Wednesday, September 18, 2024

The poetry of three

Whenever I look for examples of something to bolster an argument, I strive to find three of them. One proves nothing. Two examples are insufficient. Four seem superfluous. But three, that is the ideal.

It's not just me, of course. Consider the Apostle Paul's "faith, hope and charity." Or "Life, Liberty and the Pursuit of Happiness" from the Declaration of Independence. Somehow poetry comes in threes, and not just in haiku.

Sarah Hart
Sarah Hart explores the power of three in her book Once Upon a Prime. "What can explain the hold that the number 3 has on our psyche?" she asks. "I propose that the mathematics of triangles and trichotomies enables the triumph of the triple." I won't try to say what trichotomies are, as if I could, but she goes on at length with her explanation. But in essence, you can't make a geometric shape with just two sides. You need at least three. And for physical objects you need three dimensions.
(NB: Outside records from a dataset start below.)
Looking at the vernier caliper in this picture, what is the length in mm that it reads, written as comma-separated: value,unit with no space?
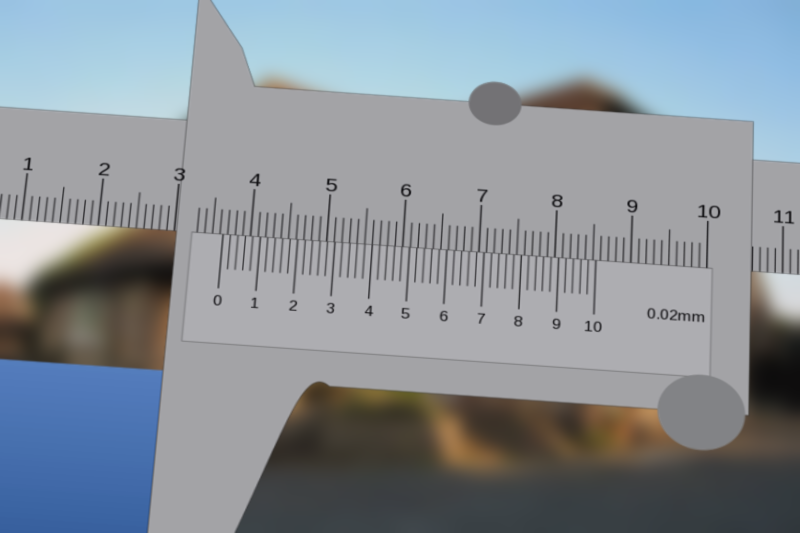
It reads 36.4,mm
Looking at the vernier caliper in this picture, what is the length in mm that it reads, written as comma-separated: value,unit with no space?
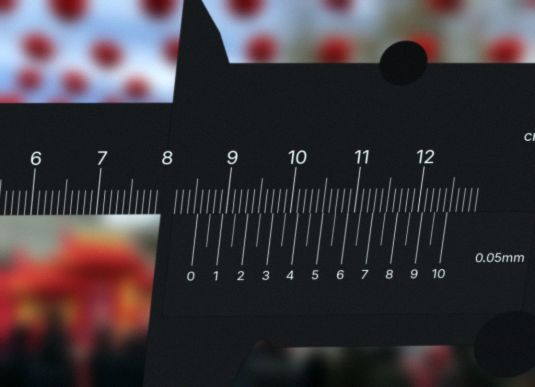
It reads 85.6,mm
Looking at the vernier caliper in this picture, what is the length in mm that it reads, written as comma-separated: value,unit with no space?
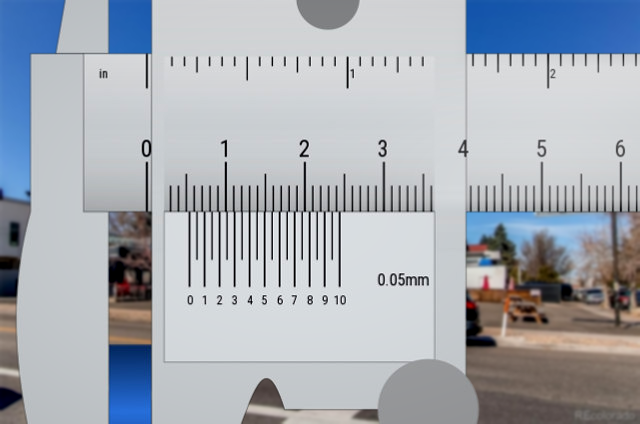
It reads 5.4,mm
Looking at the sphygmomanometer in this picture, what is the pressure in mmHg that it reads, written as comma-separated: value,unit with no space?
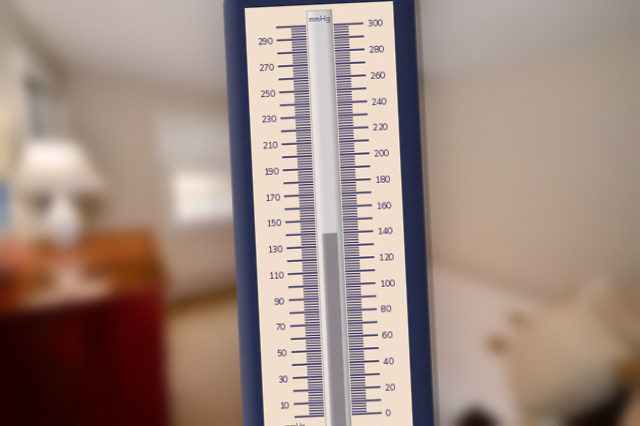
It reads 140,mmHg
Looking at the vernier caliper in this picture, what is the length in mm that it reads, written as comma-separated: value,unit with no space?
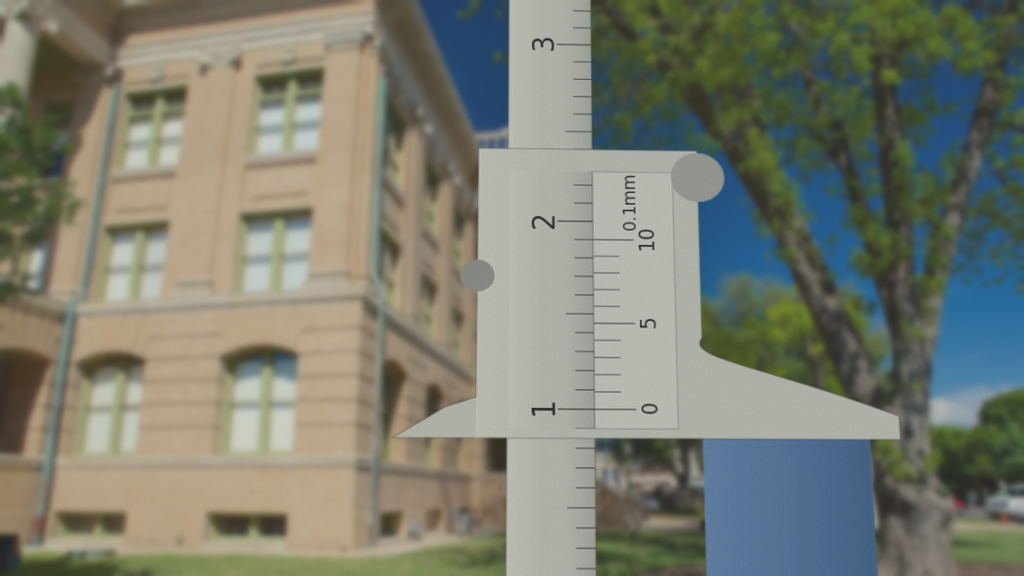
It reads 10.0,mm
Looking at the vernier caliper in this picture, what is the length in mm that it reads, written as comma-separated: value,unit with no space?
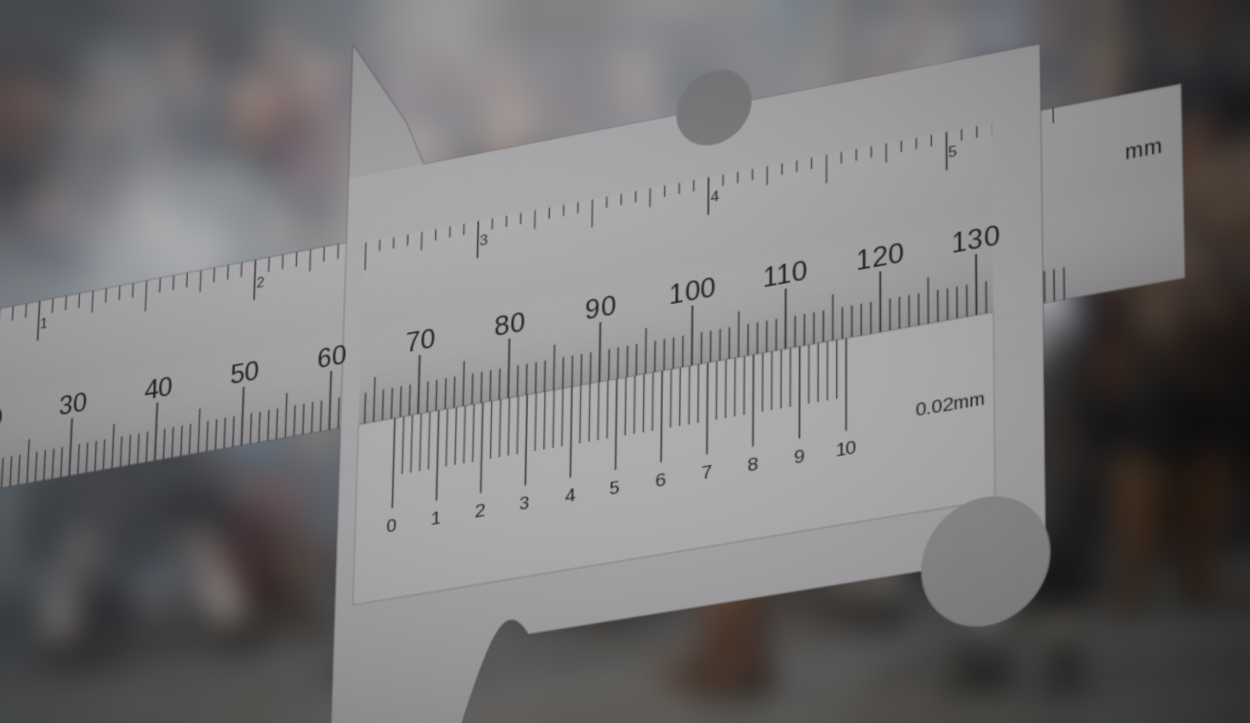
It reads 67.4,mm
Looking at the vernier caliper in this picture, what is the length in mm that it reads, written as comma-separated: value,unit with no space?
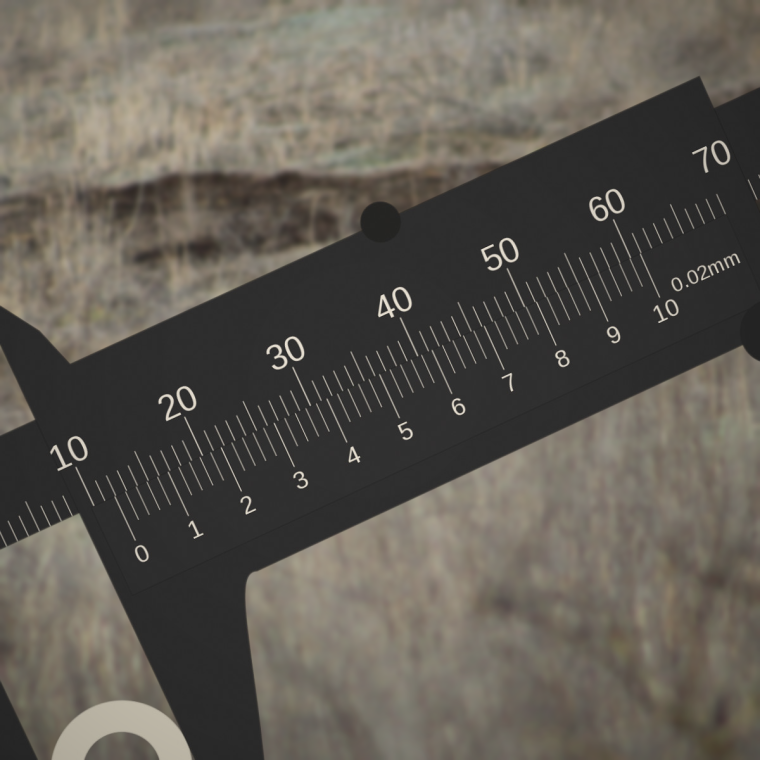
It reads 11.9,mm
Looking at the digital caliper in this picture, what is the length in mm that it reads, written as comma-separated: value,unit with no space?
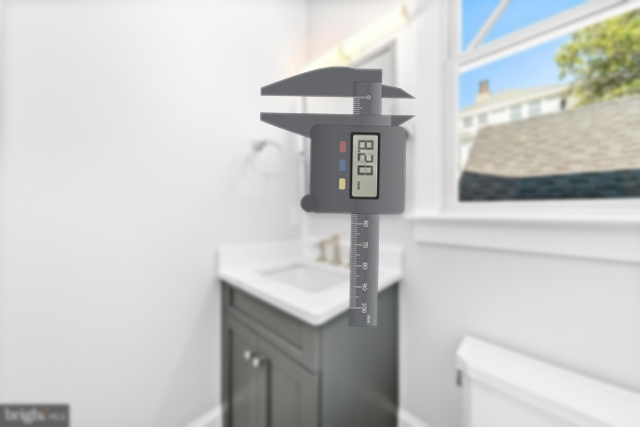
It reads 8.20,mm
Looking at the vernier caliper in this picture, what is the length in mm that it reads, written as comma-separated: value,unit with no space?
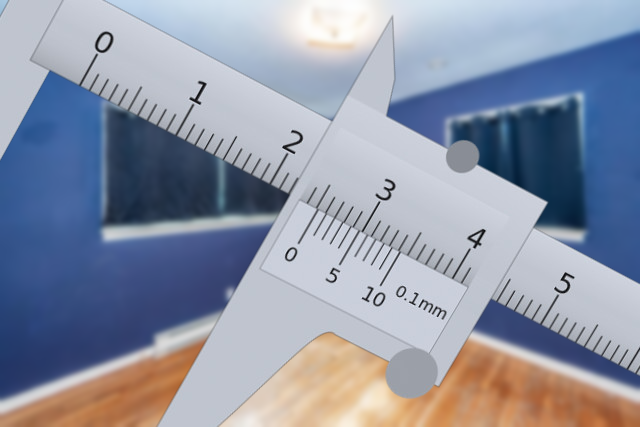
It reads 25.2,mm
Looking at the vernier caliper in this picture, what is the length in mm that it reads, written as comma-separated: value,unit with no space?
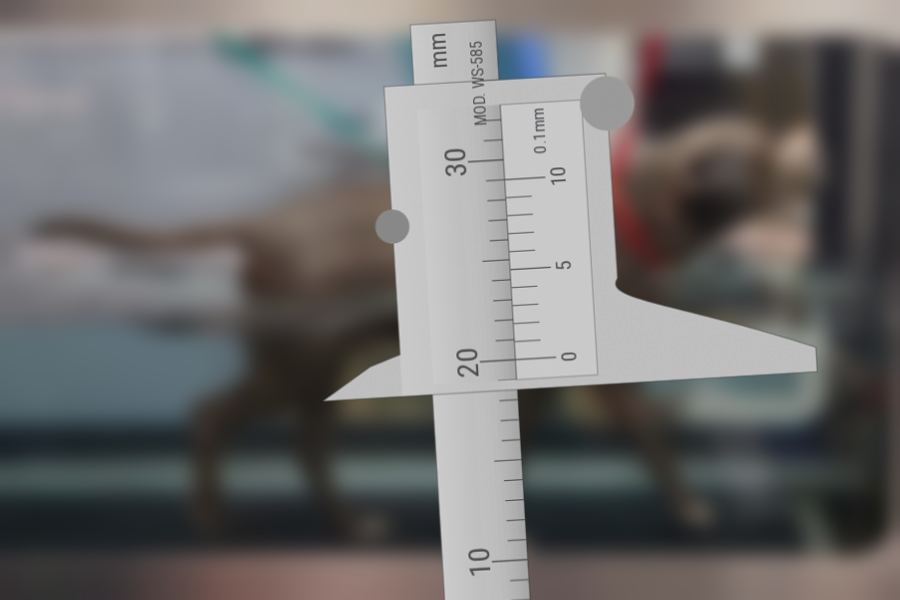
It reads 20.0,mm
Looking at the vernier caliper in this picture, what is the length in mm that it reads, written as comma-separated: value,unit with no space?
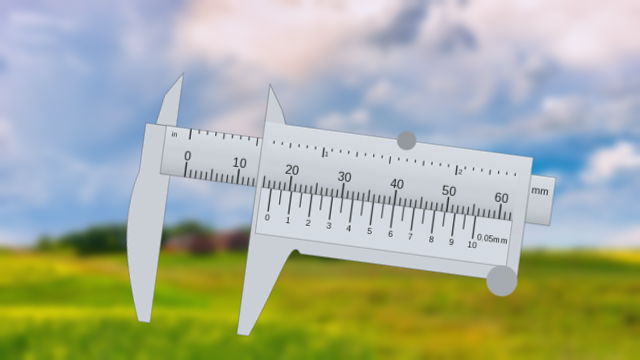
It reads 16.5,mm
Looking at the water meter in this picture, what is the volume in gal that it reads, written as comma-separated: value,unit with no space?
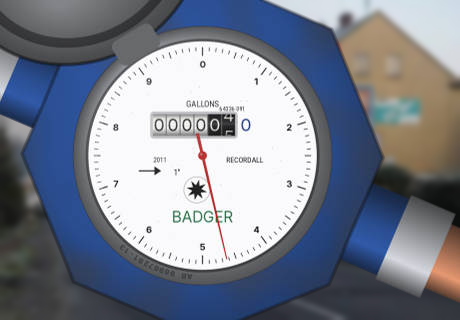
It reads 44.6,gal
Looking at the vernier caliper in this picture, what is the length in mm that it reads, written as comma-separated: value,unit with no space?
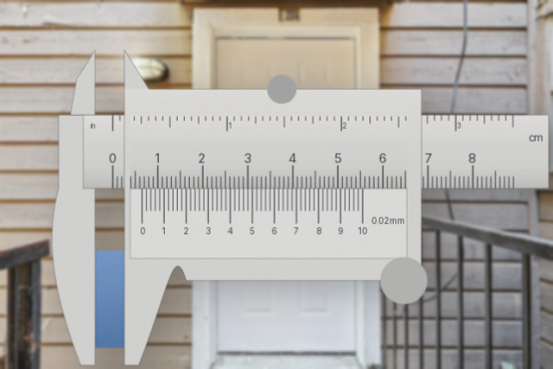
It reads 6.5,mm
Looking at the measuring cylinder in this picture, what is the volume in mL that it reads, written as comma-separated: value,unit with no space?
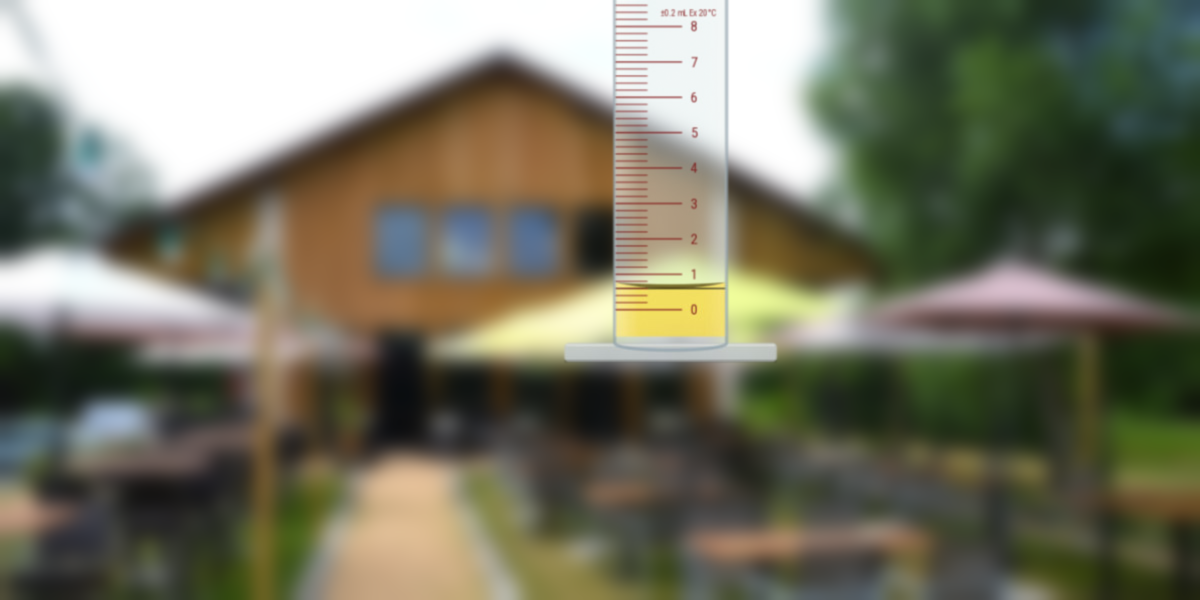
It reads 0.6,mL
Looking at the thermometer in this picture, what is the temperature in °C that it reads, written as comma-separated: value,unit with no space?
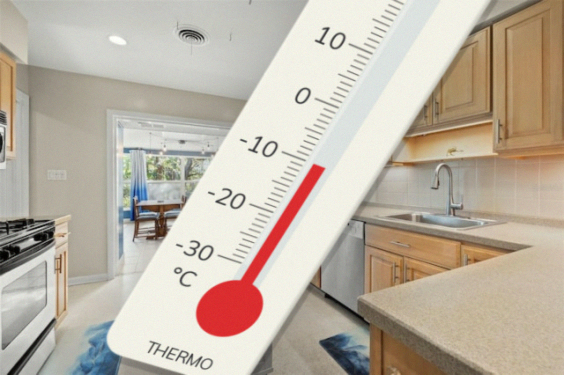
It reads -10,°C
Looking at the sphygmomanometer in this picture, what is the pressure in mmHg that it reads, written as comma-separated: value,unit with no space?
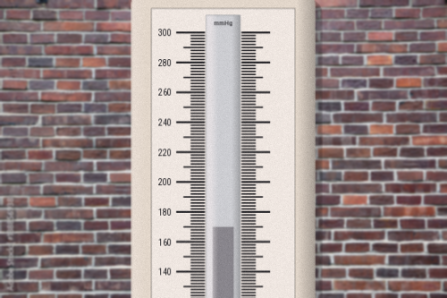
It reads 170,mmHg
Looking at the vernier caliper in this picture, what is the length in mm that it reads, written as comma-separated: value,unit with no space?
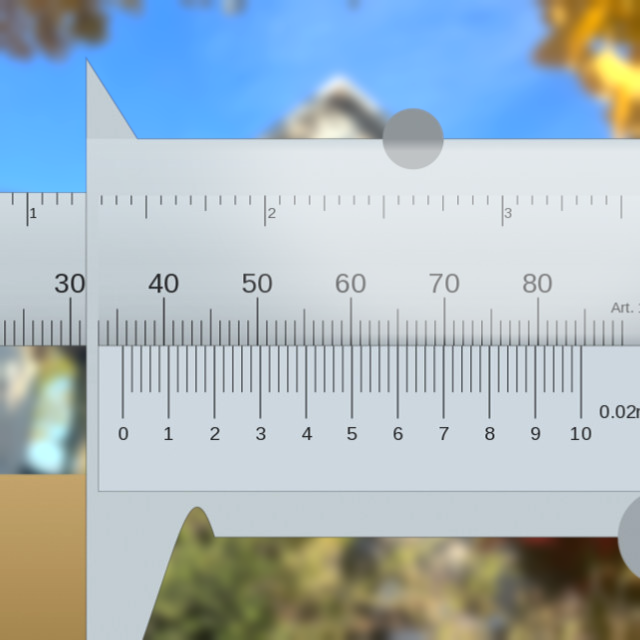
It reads 35.6,mm
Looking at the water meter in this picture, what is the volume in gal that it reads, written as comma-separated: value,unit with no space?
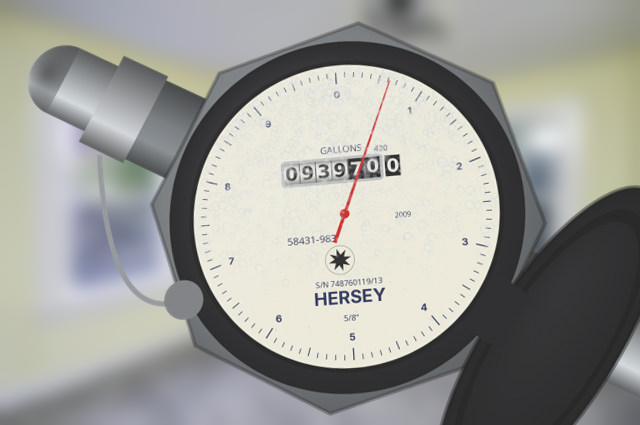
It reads 939700.6,gal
There are many examples of common threes in our culture and in our literature, and here are more than just three. Morning, noon and night. Breakfast, lunch and dinner. Three cheers. Small, medium and large. Our ABCs.  "Row, row, row your boat." Three little pigs. Three bears. Three billy goats gruff. The Holy Trinity. Gold, frankincence and myrrh. In jokes it is usually three people who meet in a bar. And on and on.

"Stories themselves have a beginning, middle, and end. The most common multivolume set is the trilogy," Hart writes. Even her own book has three parts.